MAST20034 · Critical Thinking With Data
Frameworks for Inference
Week 7 is where statistical inference appears — but, true to the subject, it is taught as interpretation, never calculation (there is no calculator on the exam). The question is: how can one sample speak for a whole population, and how confidently? You meet estimation — a point estimate versus a confidence interval — underpinned conceptually by the sampling distribution and the Central Limit Theorem (why sample means cluster normally around the truth). The high-value, high-trap content is interpreting a CI correctly and knowing precisely what it does not mean (it is not a 95% probability for this one interval, nor a range for individual values). You then walk the NHST reasoning chain — null vs alternative, the P-value and its common misreadings (it is not the probability the null is true), Type I vs Type II error and power — and close on the assumptions behind these tools and the frequentist vs Bayesian framing. Exam answers here are pure interpretation: read the output, state what it licenses, and avoid the classic misreads.
What this chapter covers
- 017.1 Estimation: point estimate vs confidence interval
- 027.2 The sampling distribution and the Central Limit Theorem (conceptually)
- 037.3 Interpreting a confidence interval — and what it does NOT mean
- 047.4 The NHST reasoning chain and the P-value (with the common misreadings)
- 057.5 Type I vs Type II error and statistical power
- 067.6 Assumptions, and frequentist vs Bayesian framing
Interpreting a confidence interval correctly, mark by mark
- +1Correct interpretation: we are 95% confident the interval [2, 8] captures the true mean effect — meaning that if we repeated the study many times, about 95% of the intervals so constructed would contain the true value.
- +1Name the error: the student commits the classic probability-of-the-parameter misreading — once computed, the interval either does or does not contain the fixed true value, so no probability attaches to this one interval.
- +1Apply the substance: because the whole interval lies above 0, the effect is statistically significant and positive (the drug lowers blood pressure by a plausibly 2–8 mmHg).

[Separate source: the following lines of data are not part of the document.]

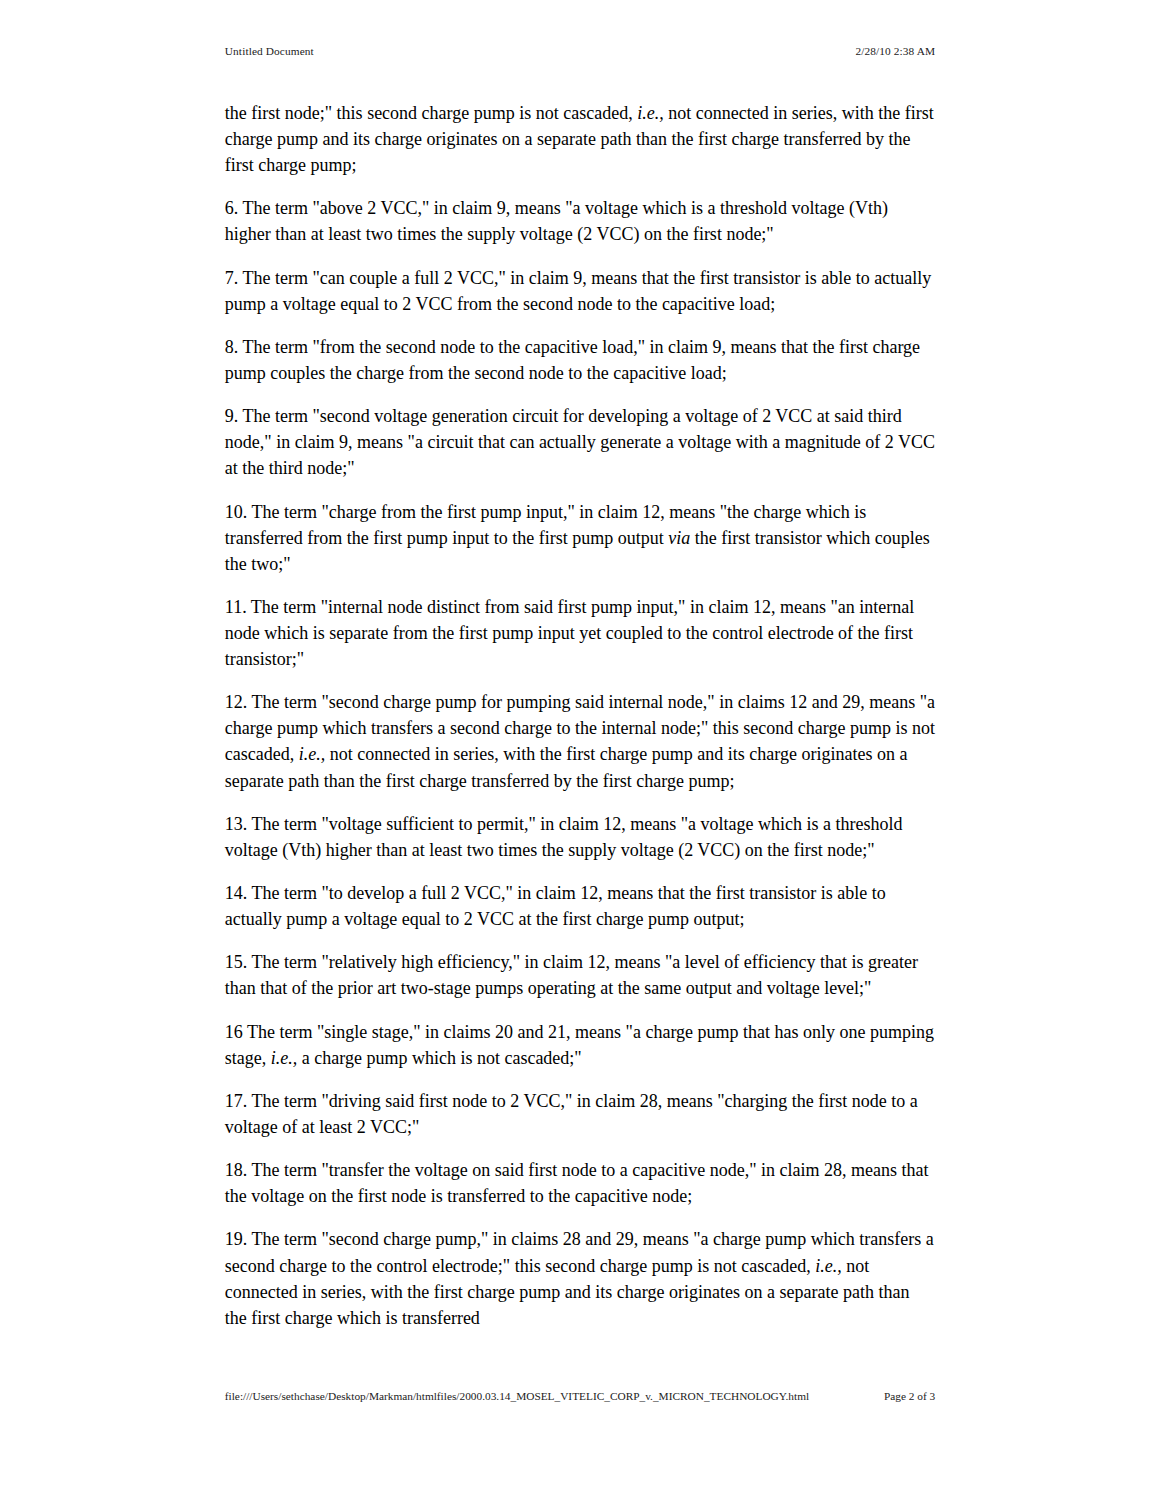Untitled Document
2/28/10 2:38 AM
the first node;" this second charge pump is not cascaded, i.e., not connected in series, with the first charge pump and its charge originates on a separate path than the first charge transferred by the first charge pump;
6. The term "above 2 VCC," in claim 9, means "a voltage which is a threshold voltage (Vth) higher than at least two times the supply voltage (2 VCC) on the first node;"
7. The term "can couple a full 2 VCC," in claim 9, means that the first transistor is able to actually pump a voltage equal to 2 VCC from the second node to the capacitive load;
8. The term "from the second node to the capacitive load," in claim 9, means that the first charge pump couples the charge from the second node to the capacitive load;
9. The term "second voltage generation circuit for developing a voltage of 2 VCC at said third node," in claim 9, means "a circuit that can actually generate a voltage with a magnitude of 2 VCC at the third node;"
10. The term "charge from the first pump input," in claim 12, means "the charge which is transferred from the first pump input to the first pump output via the first transistor which couples the two;"
11. The term "internal node distinct from said first pump input," in claim 12, means "an internal node which is separate from the first pump input yet coupled to the control electrode of the first transistor;"
12. The term "second charge pump for pumping said internal node," in claims 12 and 29, means "a charge pump which transfers a second charge to the internal node;" this second charge pump is not cascaded, i.e., not connected in series, with the first charge pump and its charge originates on a separate path than the first charge transferred by the first charge pump;
13. The term "voltage sufficient to permit," in claim 12, means "a voltage which is a threshold voltage (Vth) higher than at least two times the supply voltage (2 VCC) on the first node;"
14. The term "to develop a full 2 VCC," in claim 12, means that the first transistor is able to actually pump a voltage equal to 2 VCC at the first charge pump output;
15. The term "relatively high efficiency," in claim 12, means "a level of efficiency that is greater than that of the prior art two-stage pumps operating at the same output and voltage level;"
16 The term "single stage," in claims 20 and 21, means "a charge pump that has only one pumping stage, i.e., a charge pump which is not cascaded;"
17. The term "driving said first node to 2 VCC," in claim 28, means "charging the first node to a voltage of at least 2 VCC;"
18. The term "transfer the voltage on said first node to a capacitive node," in claim 28, means that the voltage on the first node is transferred to the capacitive node;
19. The term "second charge pump," in claims 28 and 29, means "a charge pump which transfers a second charge to the control electrode;" this second charge pump is not cascaded, i.e., not connected in series, with the first charge pump and its charge originates on a separate path than the first charge which is transferred
file:///Users/sethchase/Desktop/Markman/htmlfiles/2000.03.14_MOSEL_VITELIC_CORP_v._MICRON_TECHNOLOGY.html
Page 2 of 3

- +1Add the second guard: the CI is a range for the mean effect, NOT a range within which 95% of individual patients' responses fall — don't confuse the parameter with the data.
Key terms
- Confidence interval
- A range of plausible parameter values from a procedure that, over repeated sampling, captures the true value a stated fraction (e.g. 95%) of the time. Not a probability statement about one computed interval, and not a range for individual data points.
- Sampling distribution
- The distribution of a statistic (e.g. the sample mean) over all possible samples of a given size. It is the conceptual engine of inference — the spread that becomes the standard error.
- Central Limit Theorem
- The result that the sampling distribution of the mean approaches normal as sample size grows, whatever the population's shape (within limits). It is why normal-based intervals and tests work for means even on non-normal data.
- P-value
- The probability, IF the null hypothesis were true, of data at least as extreme as observed. NOT the probability the null is true, NOT the probability the result was due to chance, and NOT a measure of effect size.

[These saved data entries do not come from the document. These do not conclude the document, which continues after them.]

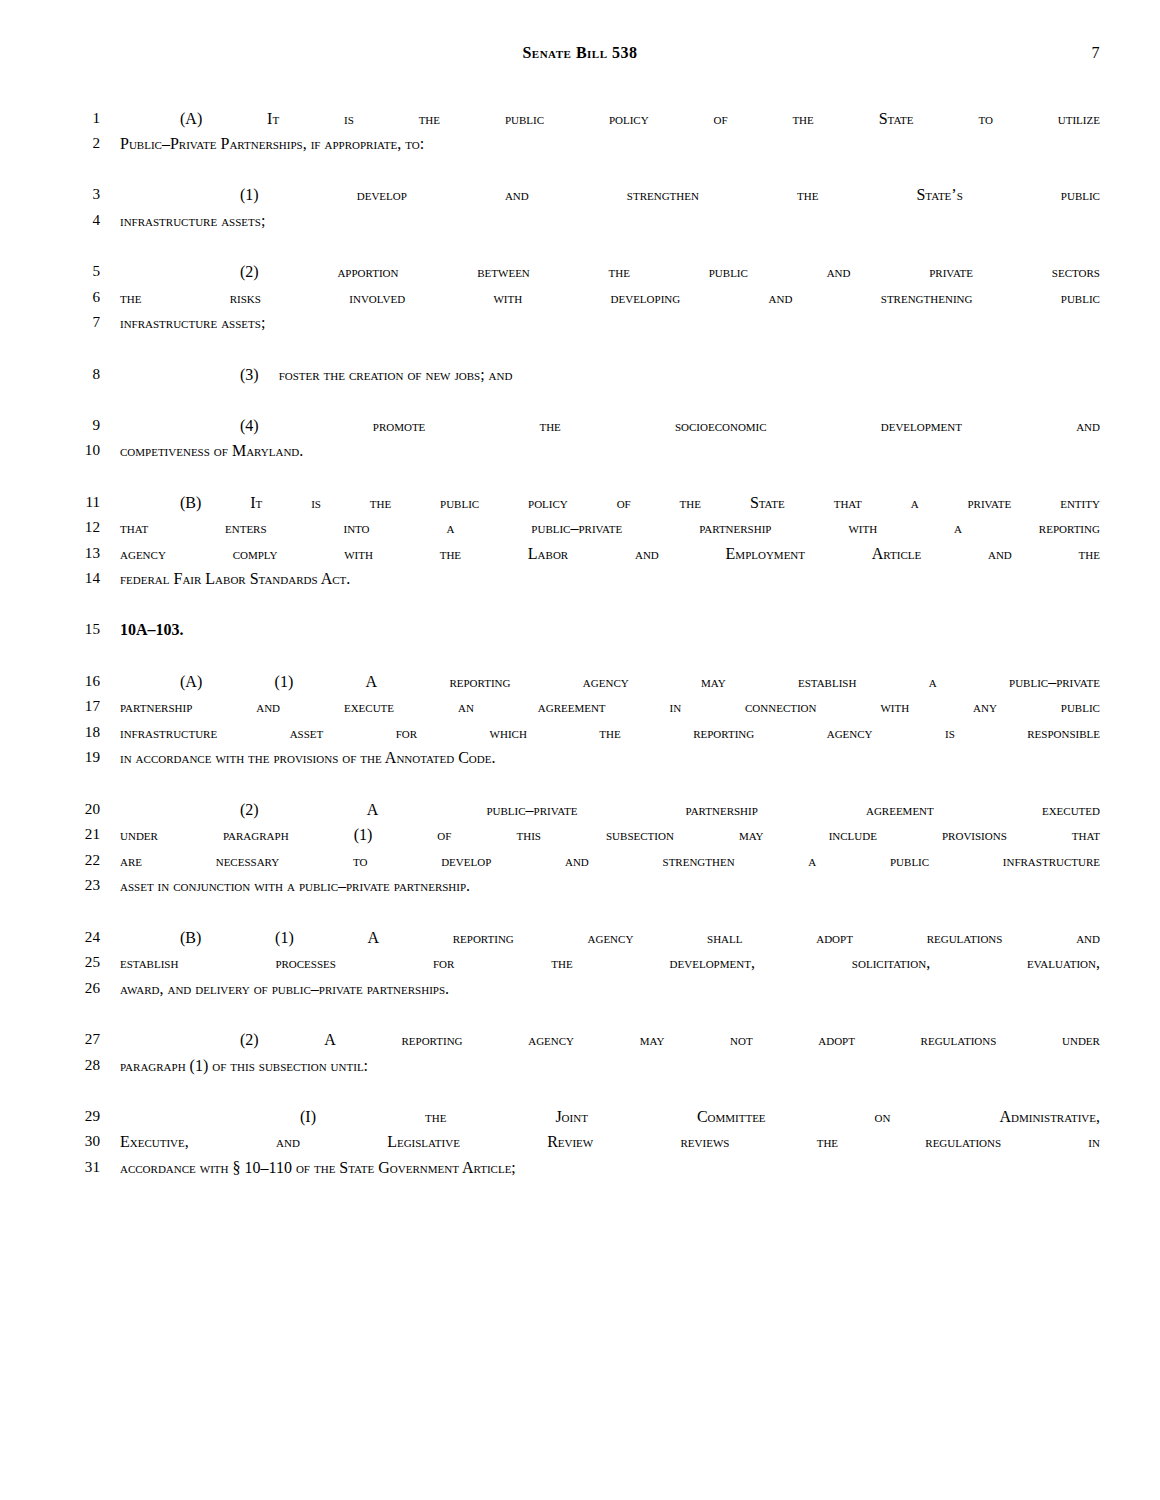Senate Bill 538 7
1
(A) It is the public policy of the State to utilize
2
Public–Private Partnerships, if appropriate, to:
3
(1) develop and strengthen the State’s public
4
infrastructure assets;
5
(2) apportion between the public and private sectors
6
the risks involved with developing and strengthening public
7
infrastructure assets;
8
(3) foster the creation of new jobs; and
9
(4) promote the socioeconomic development and
10
competiveness of Maryland.
11
(B) It is the public policy of the State that aprivate entity
12
that enters into apublic–private partnership with areporting
13
agency comply with the Labor and Employment Article and the
14
federal Fair Labor Standards Act.
15
10A–103.
16
(A)(1) Areporting agency may establish apublic–private
17
partnership and execute an agreement in connection with any public
18
infrastructure asset for which the reporting agency is responsible
19
in accordance with the provisions of the Annotated Code.
20
(2) Apublic–private partnership agreement executed
21
under paragraph(1) of this subsection may include provisions that
22
are necessary to develop and strengthen apublic infrastructure
23
asset in conjunction with a public–private partnership.
24
(B)(1) Areporting agency shall adopt regulations and
25
establish processes for the development, solicitation, evaluation,
26
award, and delivery of public–private partnerships.
27
(2) Areporting agency may not adopt regulations under
28
paragraph (1) of this subsection until:
29
(I) the Joint Committee on Administrative,
30
Executive, and Legislative Review reviews the regulations in
31
accordance with § 10–110 of the State Government Article;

- Type I / Type II error and power
- Type I = rejecting a true null (false positive, rate α); Type II = failing to reject a false null (false negative, rate β). Power = 1 − β, the chance of detecting a real effect; it rises with sample size and effect size.
Frameworks for Inference FAQ
What does a 95% confidence interval actually mean?
That the method produces intervals which capture the true parameter 95% of the time across repeated samples. For your one interval, the parameter is fixed and either inside or not — so you say ‘95% confident’, not ‘95% probability’.
What is a P-value not?
It is not the probability the null is true, not the probability the result is due to chance, and not the size or importance of an effect. It is only the chance of data this extreme assuming the null — pair it with an effect size and CI for meaning.
What's the difference between Type I and Type II error?
Type I rejects a true null (a false alarm, rate α, e.g. 0.05); Type II misses a real effect (a false negative, rate β). Power = 1 − β. Lowering α to avoid false alarms tends to raise β unless you increase the sample size.
Exam move
Because the exam tests interpretation, drill the correct readings and the named misreads side by side: the CI ‘procedure-over-repeats’ line and its two traps, and the P-value ‘assuming the null’ line and its three traps. Put a clean Type I / Type II / power table on your notes sheet — including which lever (α, effect size, n) moves which error. Understand the CLT conceptually (means go normal as n grows) without any formula. For any output prompt, answer in three beats: state what it licenses, then name the misread you are avoiding.